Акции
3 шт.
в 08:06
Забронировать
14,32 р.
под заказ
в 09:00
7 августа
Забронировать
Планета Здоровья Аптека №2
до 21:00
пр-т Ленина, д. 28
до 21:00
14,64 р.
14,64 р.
::::
**O QUE PRODUZIR:**
Imprima todas as linhas das entradas acima, sem alterar nenhum caractere nem a ordem em que aparecem.

**SOLUÇÃO DA TAREFA:**
Акции
3 шт.
в 08:06
Забронировать
14,32 р.
под заказ
в 09:00
7 августа
Забронировать
Планета Здоровья Аптека №2
до 21:00
пр-т Ленина, д. 28
до 21:00
14,64 р.
14,64 р.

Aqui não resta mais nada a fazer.